◆ BRIEF
The pictures stay out; all of the data is to be printed exactly.

** EXERCISE DATA follows **

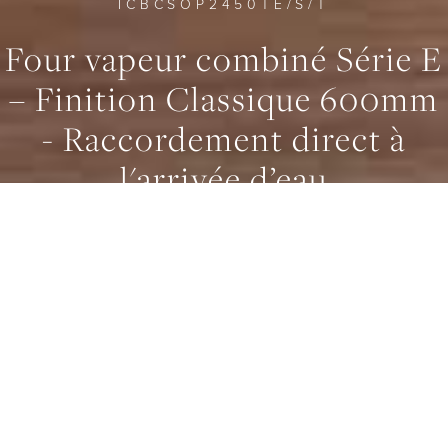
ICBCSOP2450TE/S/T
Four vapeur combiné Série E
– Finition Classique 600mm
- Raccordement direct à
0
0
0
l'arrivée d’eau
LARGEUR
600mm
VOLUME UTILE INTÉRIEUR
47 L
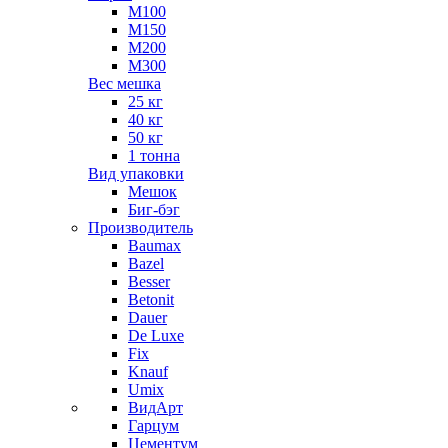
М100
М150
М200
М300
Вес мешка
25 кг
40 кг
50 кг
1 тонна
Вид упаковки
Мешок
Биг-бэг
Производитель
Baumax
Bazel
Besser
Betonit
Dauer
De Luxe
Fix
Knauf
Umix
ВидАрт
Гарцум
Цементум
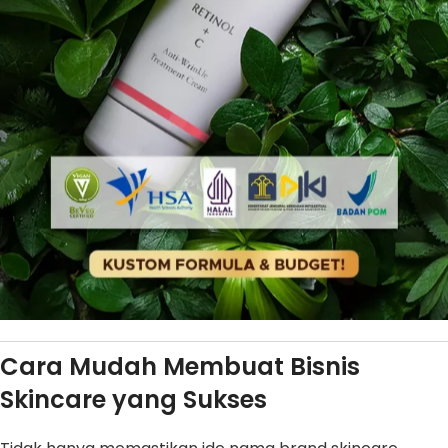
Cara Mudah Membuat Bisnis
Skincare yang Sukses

** End of EXERCISE DATA **

◆ EXERCISE SOLUTION
ICBCSOP2450TE/S/T
Four vapeur combiné Série E
– Finition Classique 600mm
- Raccordement direct à
0
0
0
l'arrivée d’eau
LARGEUR
600mm
VOLUME UTILE INTÉRIEUR
47 L
М100
М150
М200
М300
Вес мешка
25 кг
40 кг
50 кг
1 тонна
Вид упаковки
Мешок
Биг-бэг
Производитель
Baumax
Bazel
Besser
Betonit
Dauer
De Luxe
Fix
Knauf
Umix
ВидАрт
Гарцум
Цементум
Cara Mudah Membuat Bisnis
Skincare yang Sukses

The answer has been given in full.